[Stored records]
⟨

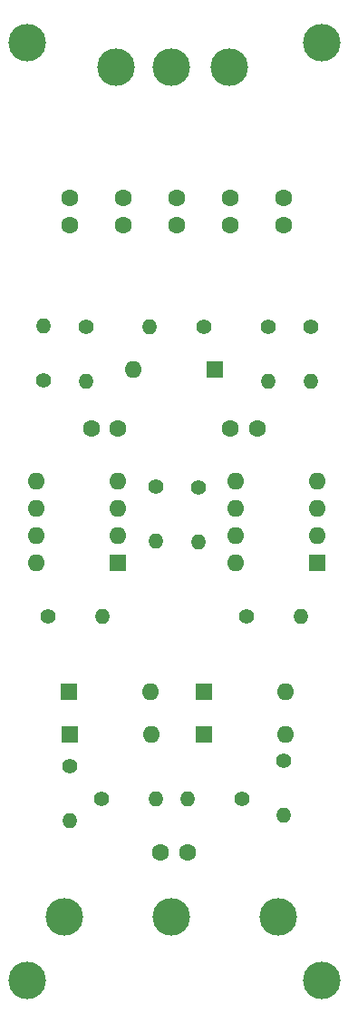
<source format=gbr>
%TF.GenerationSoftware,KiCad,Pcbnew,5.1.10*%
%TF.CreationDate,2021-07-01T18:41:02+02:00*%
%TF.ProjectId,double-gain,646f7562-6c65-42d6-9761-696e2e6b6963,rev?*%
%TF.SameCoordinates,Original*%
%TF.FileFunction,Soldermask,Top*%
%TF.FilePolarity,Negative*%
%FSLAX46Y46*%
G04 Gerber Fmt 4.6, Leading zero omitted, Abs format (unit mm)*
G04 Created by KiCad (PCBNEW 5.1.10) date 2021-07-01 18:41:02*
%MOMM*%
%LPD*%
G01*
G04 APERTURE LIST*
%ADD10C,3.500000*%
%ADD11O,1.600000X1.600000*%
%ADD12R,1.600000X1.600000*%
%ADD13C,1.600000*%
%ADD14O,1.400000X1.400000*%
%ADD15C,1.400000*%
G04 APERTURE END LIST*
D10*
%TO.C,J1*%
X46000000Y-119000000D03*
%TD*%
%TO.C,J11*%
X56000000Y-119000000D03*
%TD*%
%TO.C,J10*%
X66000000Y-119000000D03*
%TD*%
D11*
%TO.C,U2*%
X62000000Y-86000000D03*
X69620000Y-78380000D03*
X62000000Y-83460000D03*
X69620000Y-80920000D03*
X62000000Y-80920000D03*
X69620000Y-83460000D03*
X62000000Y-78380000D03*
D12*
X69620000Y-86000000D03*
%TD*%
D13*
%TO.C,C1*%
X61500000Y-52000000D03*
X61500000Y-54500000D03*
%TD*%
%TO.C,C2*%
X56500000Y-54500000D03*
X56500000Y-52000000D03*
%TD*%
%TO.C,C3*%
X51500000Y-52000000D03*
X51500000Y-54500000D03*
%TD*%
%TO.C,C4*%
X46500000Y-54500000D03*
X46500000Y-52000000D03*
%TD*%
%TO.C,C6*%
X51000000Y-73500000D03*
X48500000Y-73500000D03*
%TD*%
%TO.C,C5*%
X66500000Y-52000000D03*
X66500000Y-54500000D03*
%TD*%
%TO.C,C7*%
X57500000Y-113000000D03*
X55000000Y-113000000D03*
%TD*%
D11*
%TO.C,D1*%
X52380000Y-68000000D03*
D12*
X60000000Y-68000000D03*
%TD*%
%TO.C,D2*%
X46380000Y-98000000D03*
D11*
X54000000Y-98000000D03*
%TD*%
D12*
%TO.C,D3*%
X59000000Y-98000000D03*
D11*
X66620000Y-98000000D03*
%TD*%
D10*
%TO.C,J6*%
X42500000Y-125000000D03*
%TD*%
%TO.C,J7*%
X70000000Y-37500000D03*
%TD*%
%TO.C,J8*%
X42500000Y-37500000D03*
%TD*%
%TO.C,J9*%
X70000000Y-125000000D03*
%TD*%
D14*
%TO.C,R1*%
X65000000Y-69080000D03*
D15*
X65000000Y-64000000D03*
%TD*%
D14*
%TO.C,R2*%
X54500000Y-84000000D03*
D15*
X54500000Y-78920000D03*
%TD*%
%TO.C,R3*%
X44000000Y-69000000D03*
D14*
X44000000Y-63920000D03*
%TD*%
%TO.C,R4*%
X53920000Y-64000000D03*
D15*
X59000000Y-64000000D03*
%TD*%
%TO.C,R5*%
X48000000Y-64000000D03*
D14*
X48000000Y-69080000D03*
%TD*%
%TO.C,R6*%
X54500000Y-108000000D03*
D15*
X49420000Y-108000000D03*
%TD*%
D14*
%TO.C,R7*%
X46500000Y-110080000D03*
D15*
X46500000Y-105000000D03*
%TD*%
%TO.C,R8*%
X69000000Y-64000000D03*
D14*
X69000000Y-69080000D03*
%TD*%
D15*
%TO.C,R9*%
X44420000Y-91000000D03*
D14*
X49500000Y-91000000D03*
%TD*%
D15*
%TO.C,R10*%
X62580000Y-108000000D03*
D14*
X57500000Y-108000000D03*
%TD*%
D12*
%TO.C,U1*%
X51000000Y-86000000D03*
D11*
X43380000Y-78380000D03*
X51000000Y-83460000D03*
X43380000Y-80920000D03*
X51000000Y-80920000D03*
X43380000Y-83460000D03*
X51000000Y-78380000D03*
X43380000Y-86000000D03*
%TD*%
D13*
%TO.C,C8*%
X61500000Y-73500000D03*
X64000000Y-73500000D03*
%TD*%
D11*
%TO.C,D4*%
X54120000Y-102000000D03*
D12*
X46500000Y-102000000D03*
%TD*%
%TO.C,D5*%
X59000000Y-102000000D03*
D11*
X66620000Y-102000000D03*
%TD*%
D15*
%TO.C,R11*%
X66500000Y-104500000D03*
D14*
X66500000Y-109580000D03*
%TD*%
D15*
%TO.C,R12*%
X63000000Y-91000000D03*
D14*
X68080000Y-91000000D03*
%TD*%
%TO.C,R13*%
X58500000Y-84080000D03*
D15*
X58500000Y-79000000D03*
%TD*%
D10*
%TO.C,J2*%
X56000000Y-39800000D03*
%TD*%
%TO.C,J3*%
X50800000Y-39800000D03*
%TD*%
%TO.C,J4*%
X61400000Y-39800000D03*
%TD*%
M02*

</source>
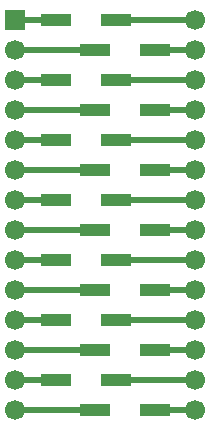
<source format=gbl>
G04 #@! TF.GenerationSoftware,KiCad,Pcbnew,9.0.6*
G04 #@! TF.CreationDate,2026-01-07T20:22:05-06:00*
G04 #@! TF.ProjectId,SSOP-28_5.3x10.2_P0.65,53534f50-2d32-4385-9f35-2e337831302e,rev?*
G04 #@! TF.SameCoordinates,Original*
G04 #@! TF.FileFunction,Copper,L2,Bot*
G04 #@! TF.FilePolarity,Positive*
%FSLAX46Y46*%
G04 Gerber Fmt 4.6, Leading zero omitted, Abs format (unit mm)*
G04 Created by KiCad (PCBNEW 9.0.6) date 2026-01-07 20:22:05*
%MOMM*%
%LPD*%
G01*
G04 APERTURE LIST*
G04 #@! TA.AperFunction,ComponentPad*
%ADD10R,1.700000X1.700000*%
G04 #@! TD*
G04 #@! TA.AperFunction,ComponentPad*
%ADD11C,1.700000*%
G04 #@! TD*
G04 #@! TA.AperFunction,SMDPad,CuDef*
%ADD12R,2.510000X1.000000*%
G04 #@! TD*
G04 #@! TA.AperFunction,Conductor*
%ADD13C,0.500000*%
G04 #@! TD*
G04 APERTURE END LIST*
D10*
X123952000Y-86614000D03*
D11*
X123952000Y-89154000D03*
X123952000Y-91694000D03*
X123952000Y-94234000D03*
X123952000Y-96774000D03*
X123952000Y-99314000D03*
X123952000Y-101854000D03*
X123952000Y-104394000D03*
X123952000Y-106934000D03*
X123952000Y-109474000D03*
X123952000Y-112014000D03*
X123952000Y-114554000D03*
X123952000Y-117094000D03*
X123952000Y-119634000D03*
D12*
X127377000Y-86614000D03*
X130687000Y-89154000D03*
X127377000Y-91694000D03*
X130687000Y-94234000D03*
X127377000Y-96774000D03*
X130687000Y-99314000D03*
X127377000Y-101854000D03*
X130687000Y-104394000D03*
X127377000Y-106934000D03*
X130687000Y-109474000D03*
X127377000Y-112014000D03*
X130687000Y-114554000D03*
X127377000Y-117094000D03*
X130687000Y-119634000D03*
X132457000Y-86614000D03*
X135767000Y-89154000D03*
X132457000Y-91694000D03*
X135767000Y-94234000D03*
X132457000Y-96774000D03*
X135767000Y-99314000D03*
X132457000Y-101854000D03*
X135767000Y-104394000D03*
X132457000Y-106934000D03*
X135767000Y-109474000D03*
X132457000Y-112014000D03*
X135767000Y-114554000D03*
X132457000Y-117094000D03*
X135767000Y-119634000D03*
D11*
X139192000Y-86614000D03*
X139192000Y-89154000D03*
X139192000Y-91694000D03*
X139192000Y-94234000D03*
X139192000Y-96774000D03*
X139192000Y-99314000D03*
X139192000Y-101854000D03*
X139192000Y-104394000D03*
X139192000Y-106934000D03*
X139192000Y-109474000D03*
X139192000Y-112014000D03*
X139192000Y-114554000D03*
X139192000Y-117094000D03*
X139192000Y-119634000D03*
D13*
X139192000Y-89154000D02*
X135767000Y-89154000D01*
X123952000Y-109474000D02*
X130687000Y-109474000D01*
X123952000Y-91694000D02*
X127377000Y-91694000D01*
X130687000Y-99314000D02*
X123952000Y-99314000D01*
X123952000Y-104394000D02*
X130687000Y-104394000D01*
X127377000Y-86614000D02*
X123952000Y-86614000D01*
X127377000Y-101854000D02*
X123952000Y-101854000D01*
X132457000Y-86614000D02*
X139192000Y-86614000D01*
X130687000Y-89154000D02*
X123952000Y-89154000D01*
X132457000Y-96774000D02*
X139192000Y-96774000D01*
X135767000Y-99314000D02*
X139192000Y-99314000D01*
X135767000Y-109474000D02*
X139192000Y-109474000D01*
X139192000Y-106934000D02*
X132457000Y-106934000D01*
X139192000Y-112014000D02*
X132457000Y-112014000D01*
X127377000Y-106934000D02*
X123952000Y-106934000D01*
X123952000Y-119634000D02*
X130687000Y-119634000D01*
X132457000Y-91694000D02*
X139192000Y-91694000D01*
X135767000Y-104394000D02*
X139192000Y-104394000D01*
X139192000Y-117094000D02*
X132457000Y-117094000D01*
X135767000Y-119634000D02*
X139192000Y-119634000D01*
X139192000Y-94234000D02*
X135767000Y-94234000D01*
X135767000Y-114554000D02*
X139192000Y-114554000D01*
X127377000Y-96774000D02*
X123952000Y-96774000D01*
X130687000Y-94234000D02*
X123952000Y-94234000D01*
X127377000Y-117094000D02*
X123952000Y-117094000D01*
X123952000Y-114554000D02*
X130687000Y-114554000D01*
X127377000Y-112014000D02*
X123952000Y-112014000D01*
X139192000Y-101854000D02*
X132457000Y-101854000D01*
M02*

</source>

⟩

(EXERCISE PROMPT) Pull out the lines above in which the word "ProjectId" appears.

(SOLUTION TO THE EXERCISE)
%TF.ProjectId,double-gain,646f7562-6c65-42d6-9761-696e2e6b6963,rev?*%
G04 #@! TF.ProjectId,SSOP-28_5.3x10.2_P0.65,53534f50-2d32-4385-9f35-2e337831302e,rev?*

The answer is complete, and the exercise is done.